SUPPLIED INFORMATION -

>>>>>

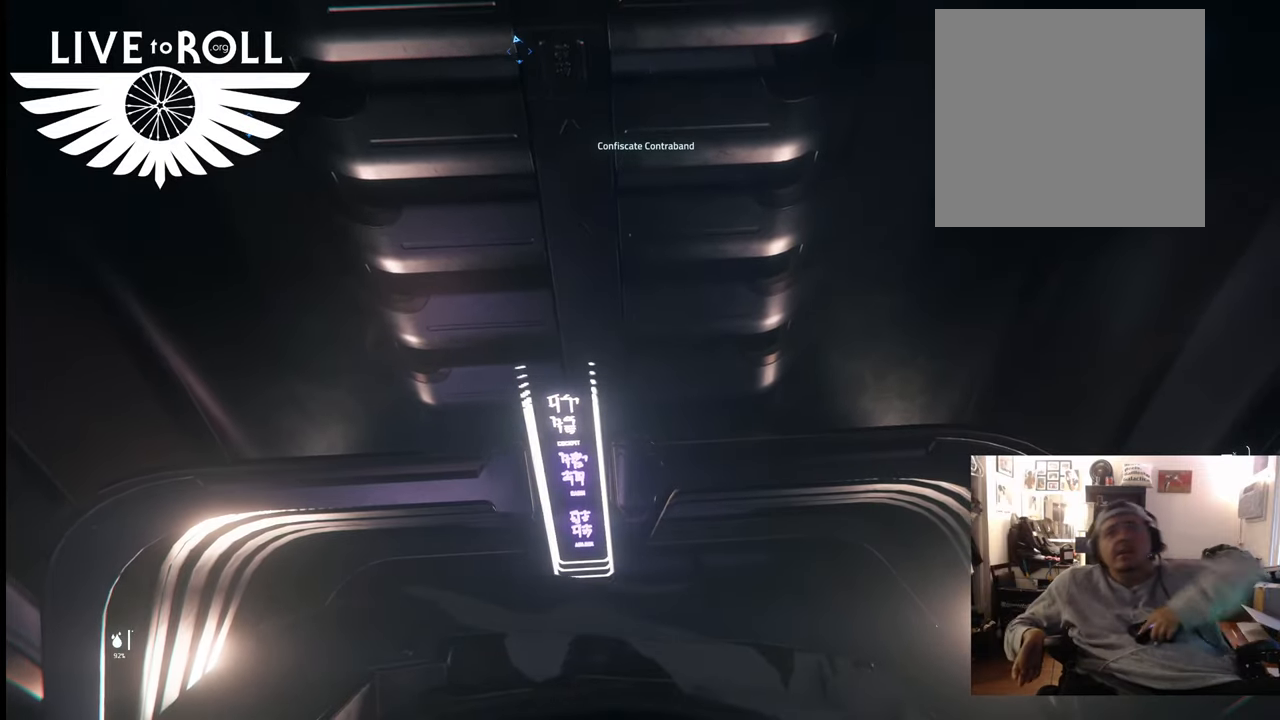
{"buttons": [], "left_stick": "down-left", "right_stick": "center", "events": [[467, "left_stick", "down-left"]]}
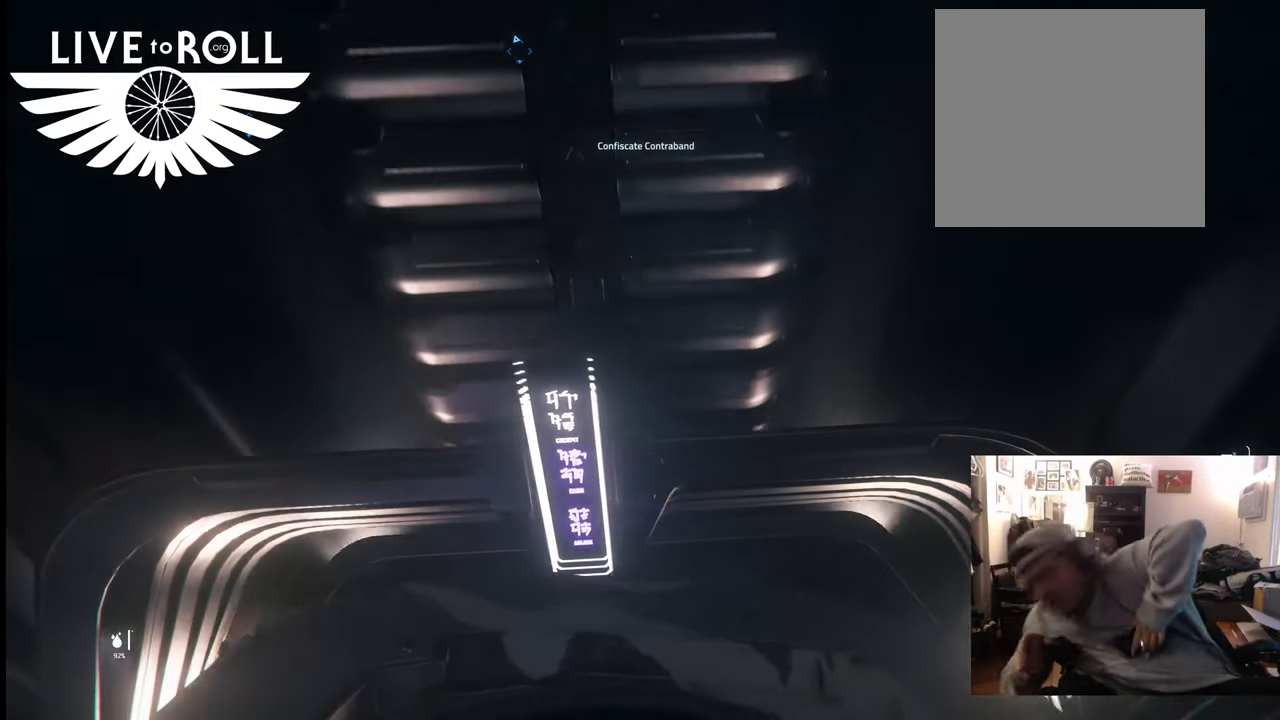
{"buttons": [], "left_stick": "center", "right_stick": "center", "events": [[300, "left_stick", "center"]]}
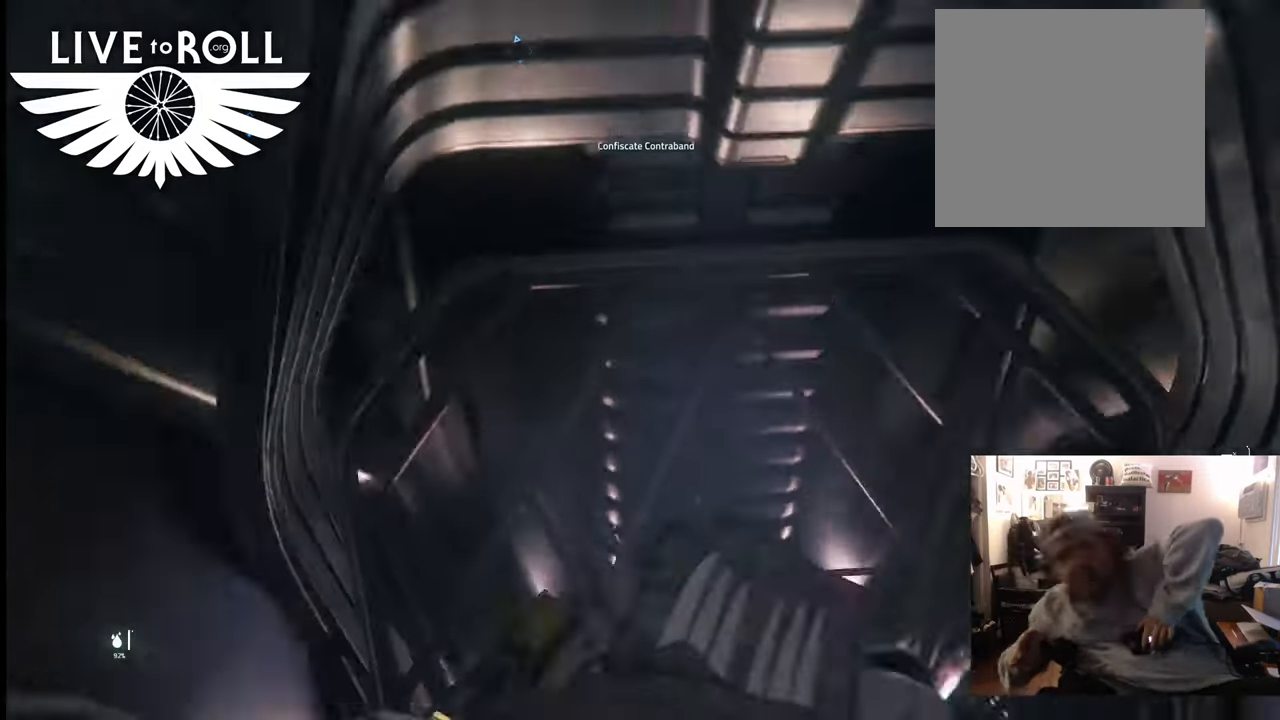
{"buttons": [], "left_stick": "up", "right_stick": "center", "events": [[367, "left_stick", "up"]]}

<<<<<

REQUIREMENT - Could you retype every line above exactly as it appears, skipping the pictures?

RESULT OF THE EXERCISE -
{"buttons": [], "left_stick": "down-left", "right_stick": "center", "events": [[467, "left_stick", "down-left"]]}
{"buttons": [], "left_stick": "center", "right_stick": "center", "events": [[300, "left_stick", "center"]]}
{"buttons": [], "left_stick": "up", "right_stick": "center", "events": [[367, "left_stick", "up"]]}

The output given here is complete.